The present state of the California law is not altogether clear on whether the existence (as distinguished from amount) of special benefits constitutes a factual issue or one of law. The later decisions appear to assume that both the existence and amount of special benefits are factual issues to be resolved by the jury. (L.A. County Flood etc. Dist. v. McNulty (1963) 59 Cal.2d 333, 338-339 [29 Cal. Rptr. 13, 379 P.2d 493]; United Cal. Bank v. People ex rel. Dept. Pub. Wks. (1969) 1 Cal. App.3d 1, 8 [81 Cal. Rptr. 405]; People ex rel. Dept. Pub. Wks. v. Schultz Co. (1954) 123 Cal. App.2d 925, 936 [268 P.2d 117].) City of Hayward v. Unger (1961) 194 Cal. App.2d 516, 519 [15 Cal. Rptr. 301], is a clear holding that both the existence and nature of benefits is a fact question, the trier in that case being the court. However, in People v. Ricciardi (1943) 23 Cal.2d 390, at page 402 [144 P.2d 799], the Supreme Court, quoting from the earlier case of Vallejo etc. R.R. Co. v. Reed Orchard Co., 169 Cal. 545, 556 [147 P. 238] stated: "`It follows that, except those relating to compensation, the issues of fact in a condemnation suit, are to be tried by the court, and that if the court submits them to a jury it is nevertheless required to make findings either by adopting the verdict thereon or by making findings in its own language.'" The Ricciardi court, quoting from Oakland v. Pacific Coast Lumber etc. Co., 171 Cal. 392 [153 P. 705], added (at pp. 402-403): "`... It is only the "compensation," the "award," which our constitution declares shall be found and fixed by a jury. All other questions of fact, or of mixed fact and law, are to be tried, as in many other jurisdictions they are tried, without reference to a jury. [Citation.]'....

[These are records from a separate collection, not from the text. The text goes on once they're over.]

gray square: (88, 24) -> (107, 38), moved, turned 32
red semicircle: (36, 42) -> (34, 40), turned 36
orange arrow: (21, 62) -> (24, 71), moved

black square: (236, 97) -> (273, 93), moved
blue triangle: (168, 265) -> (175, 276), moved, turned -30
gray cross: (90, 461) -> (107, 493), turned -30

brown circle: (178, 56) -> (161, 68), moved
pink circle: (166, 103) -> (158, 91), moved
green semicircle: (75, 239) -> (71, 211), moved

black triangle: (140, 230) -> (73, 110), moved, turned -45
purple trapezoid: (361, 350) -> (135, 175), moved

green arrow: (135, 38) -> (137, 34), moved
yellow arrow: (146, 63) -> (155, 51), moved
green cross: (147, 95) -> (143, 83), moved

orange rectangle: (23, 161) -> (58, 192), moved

"It was therefore within the province of the trial court and not the jury to pass upon the question whether under the facts presented, the defendants' right of access will be substantially impaired. If it will be so impaired, *103 the extent of the impairment is for the jury to determine. This is but another way of saying that the trial court and not the jury must decide whether in a particular case there will be an actionable interference with the defendants' right of access...."

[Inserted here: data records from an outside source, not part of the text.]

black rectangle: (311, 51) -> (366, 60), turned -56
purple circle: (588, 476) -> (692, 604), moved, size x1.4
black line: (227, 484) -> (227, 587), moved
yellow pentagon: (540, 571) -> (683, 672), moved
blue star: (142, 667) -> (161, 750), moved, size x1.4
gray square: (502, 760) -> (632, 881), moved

Notwithstanding the apparent force of the later decisions, we need not attempt to resolve these divergent views because the record before us reflects that the trial court did in fact make and enter its independent findings of fact herein, which findings, like those of the jury, were adverse to defendant.

(2a) Defendant's second contention raises a more serious and complicated issue. Briefly and narrowly stated, the question posed is whether special benefits may attach to the owner's remaining land by the concentration and funneling of vehicular traffic caused by the location, construction and operation of a freeway and interchange on the land taken.

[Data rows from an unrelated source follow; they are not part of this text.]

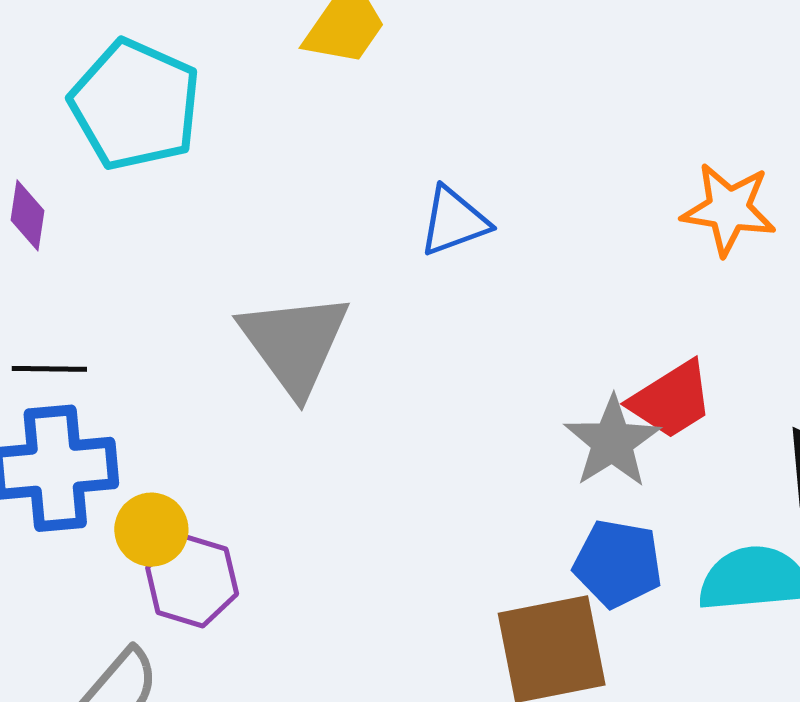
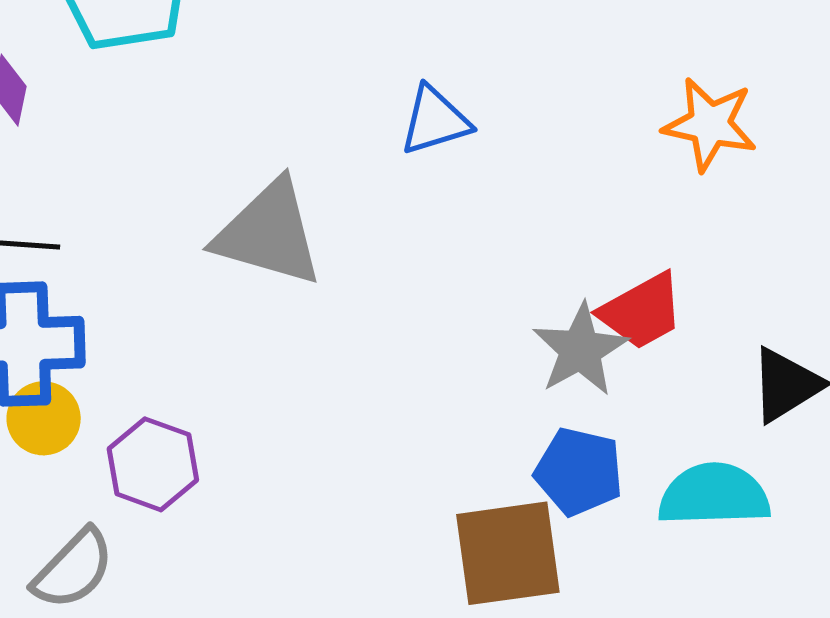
gray triangle: (294, 343) -> (269, 233), turned -41
yellow circle: (151, 530) -> (44, 418), moved

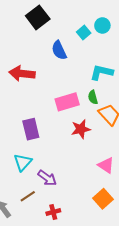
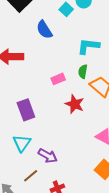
green semicircle: (93, 97) -> (83, 72), turned 32
pink rectangle: (67, 102) -> (58, 79), size x0.6
red star: (81, 129) -> (75, 104), turned -30

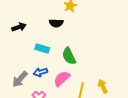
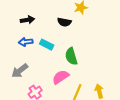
blue arrow: (40, 72) -> (26, 42), moved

Surprisingly, this appears to be a matter of first impression in California.

(3) Certain principles of general application have long been accepted. The constitutional guarantee of just compensation contained in article I, section 14, of the California Constitution has been construed to permit an offset against damages of benefits to the remainder, but two important refinements have developed. While initially the offset was permitted against damages generally, only severance damages may now be so reduced. (Contra Costa County Water Dist. v. Zuckerman Constr. Co. (1966) 240 Cal. App.2d 908, 909-912 [50 Cal. Rptr. 224]; compare S.F., A. & S.R.R. Co. v. Caldwell (1866) 31 Cal. 367, 374-376; see Benefits and Just Compensation in California (1969) 20 Hastings L.J. 764, 765-767.) Secondly, the kinds of benefits for which an offset has been permitted have been limited. In Beveridge v. Lewis (1902) 137 Cal. 619, 623-624 [67 P. 1040, 70 P.